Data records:
┏━━
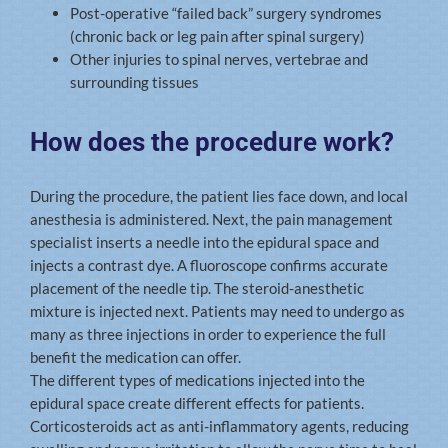
Post-operative “failed back” surgery syndromes
(chronic back or leg pain after spinal surgery)
Other injuries to spinal nerves, vertebrae and
surrounding tissues
How does the procedure work?
During the procedure, the patient lies face down, and local
anesthesia is administered. Next, the pain management
specialist inserts a needle into the epidural space and
injects a contrast dye. A fluoroscope confirms accurate
placement of the needle tip. The steroid-anesthetic
mixture is injected next. Patients may need to undergo as
many as three injections in order to experience the full
benefit the medication can offer.
The different types of medications injected into the
epidural space create different effects for patients.
Corticosteroids act as anti-inflammatory agents, reducing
┗━━
_Exercise instructions:_ Check each line of the data for the string "into" and state how many lines contain it, without any other output.

_Answer to the problem:_ 2